If you would excuse me, it takes time to reply - since I don't just reply to you only, there are many other posters in this forum than you.
Now, what I was trying to point out is - experience matters. It certainly doesn't mean China can't catch up, but from a historical point of view, China wasn't able to indigenous design a high performance engine, because IT HAS NO EXPERIENCE. This has plague China for how long now? over 50 years??
Experience and capability are not pure functions of each other. In fact, technological capability (which is what we're really talking about), is determined by several other factors that carry far more weight than experience. Furthermore, the lack of "experience" does not deterministically imply incapability. You're tying your assessment of a country's overall technological capacity to your assessment of the airframe, which is fallacious. The only direct determinant of the airframe's performance is its physical properties and not what you think of its country's technological capabilities. This is something you are not an expert on, and using what you think of a country's capabilities to fill in the gaps in knowledge is fallacious.
To show how faulty and inconsistent that logic is, we can use the Space Race. The US thought that the USSR was technologically inferior and couldn't possibly beat the US into space. Then the USSR launched Sputnik. Then, if you continue to apply that logic, because the USSR had more experience with space travel, the US couldn't possibly build a better platform on their first go.
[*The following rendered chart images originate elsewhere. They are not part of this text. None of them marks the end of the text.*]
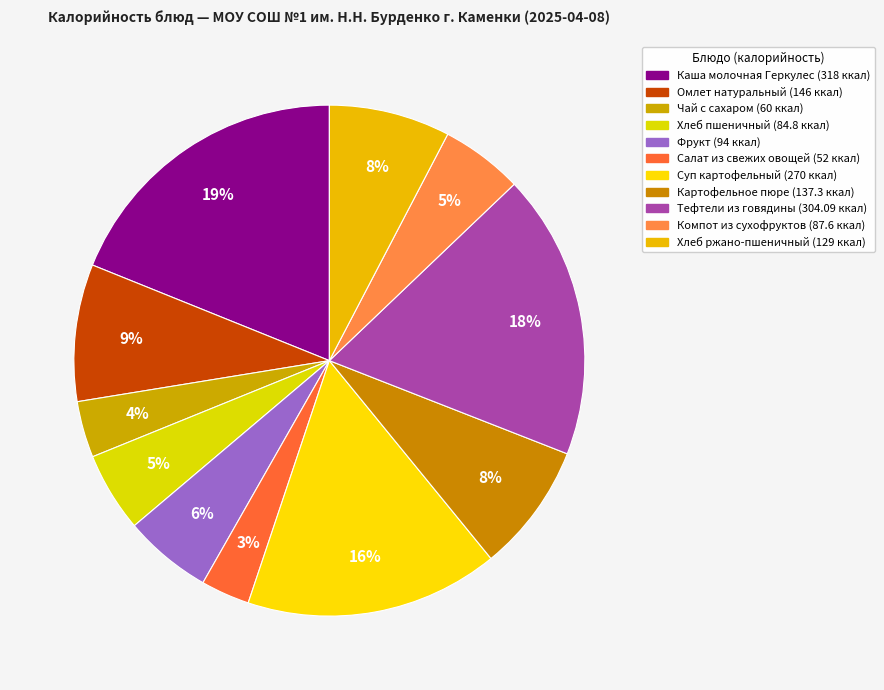

Rank the categories by value from lowest to highest.

Салат из свежих овощей, Чай с сахаром, Хлеб пшеничный, Компот из смеси сухофруктов, Фрукт, Хлеб ржано-пшеничный, Картофельное пюре, Омлет натуральный с маслом и зеленым горошком, Суп картофельный с макаронными изделиями, Тефтели из говядины с соусом, Каша молочная Геркулес с маслом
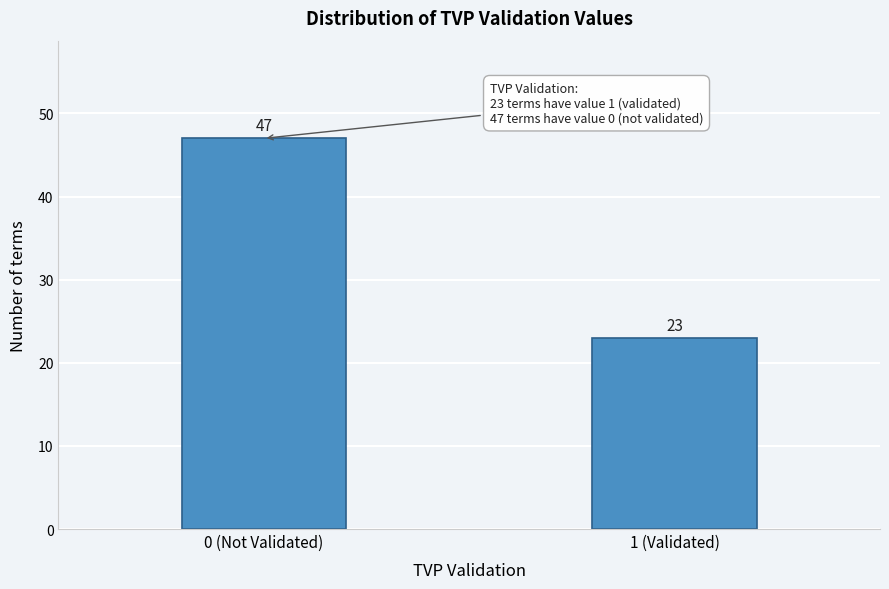

Reading left to right, transcribe all the data shown in this chart.

47	23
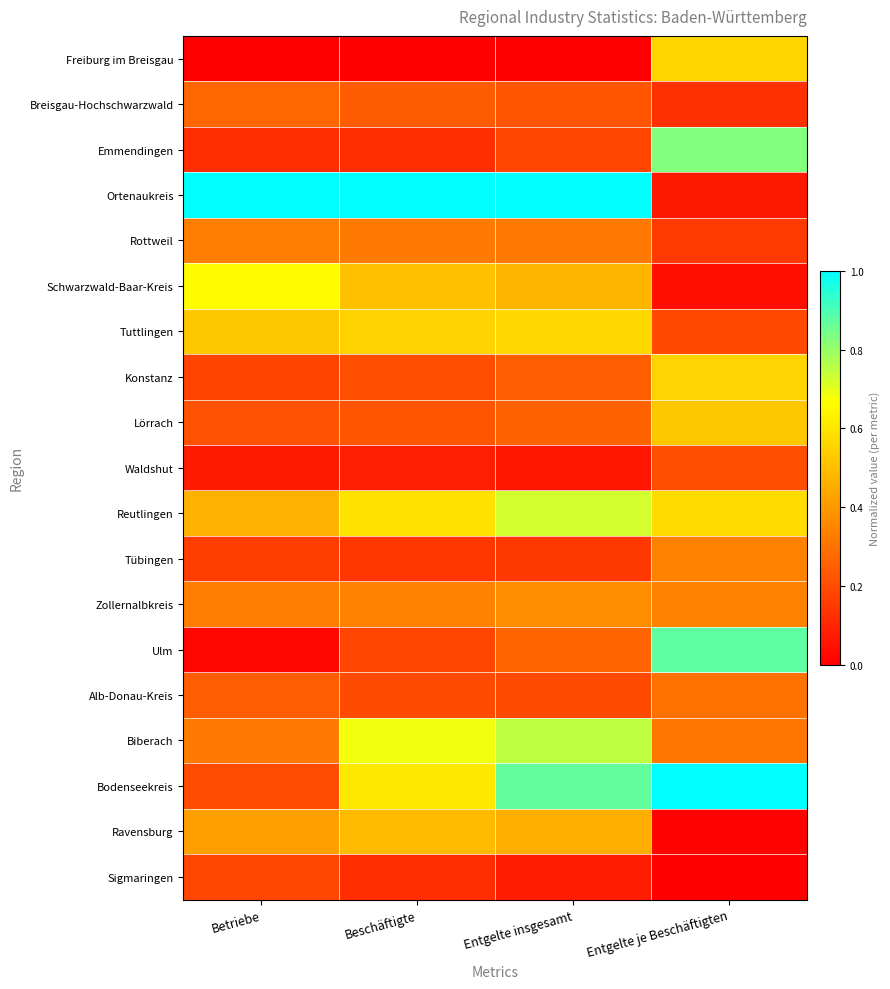

At which category is the sum across all series the highest?

Entgelte insgesamt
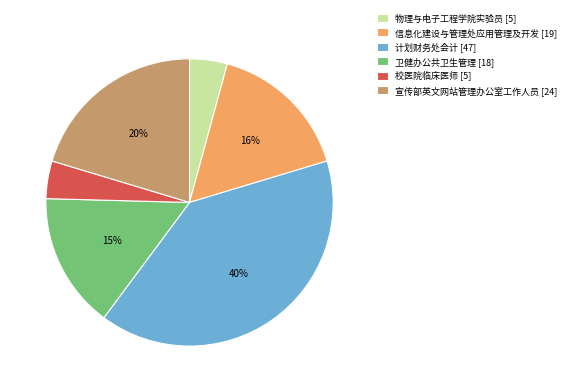

True or false: 计划财务处会计 accounts for 28% of the total.

False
So, forget about something as complex as stealth aircraft. With China who still languishing in development hell of completely designing and putting together a fighter - can you understand my skepticism?
Are you skeptical that South Korea is now one of the most developed countries in the world even though it was still backwards before 1954? Are you skeptical that China only took 40 years to become the 2nd largest economy in the world despite the fact that it was a mess for 140 years prior? That's the kind of faulty conclusions your logic allows for.
Your skepticism is meaningless if it's not logically consistent. It is also not meaningless if it's not logically balanced. I could match your skepticism that China has no experience with my skepticism that the US is in decline, but I don't because it's a piss poor thing to base an argument on.
The fact of the matter is despite your skepticism China has assembled a stealth platform which meets its design requirements, which in turn only makes sense if it helps China against the US (because that is the only significant security rival it has in the region). Unless you know more about how to measure RCS, your skepticism and attempts to use arguments unrelated to the physics of stealth shaping is meaningless in assessing just how stealthy the J-20 is.
Again, even for a technological advanced country like USA with massive infrastructural/technological/talent base, it takes them decades to come to this singular point of achievement. Even Russia has to abandon the failed stealth project at least once. And here is China who can't even master engine comes along and believe it can design the complete stealth package.
Russia failed because it didn't have money. The fact that China doesn't have a strong a grasp on one technology is a fallacious way to claim that it doesn't have a grasp on any technology. Different technologies are discrete from each other, and therefore how far along a country is in one technology is not an indication of its progress in another. (Otherwise comparative advantages wouldn't exist). To put it short, this is a
No, of course J-20 doesn't have to as stealthy as F-22 or PAK-FA to be comparable. If its subsystem and weapons are superior, it could be comparable. So, let's say J-20 can detect F-22 or PAK-FA and fire its BVR missiles before F-22 or PAK-FA can. Now, this argument - let me just ask you one question. Have you ever heard of ANY weapon system in Chinese inventory that's superior to Russian or American example in same category???
WELL???
Chinese submarines.
In any case, just because you don't think they can doesn't mean they can't, or that they won't come up with these systems eventually. The fact that we are seeing a stealth platform indicates that what they don't have they're quickly acquiring. The fact of the matter is we have only corollary hints as to how far along China is with its avionics technology. However, I will point out that China has a much better semiconductor and computing industry than Russia does, and modern avionics is heavily dependent on that.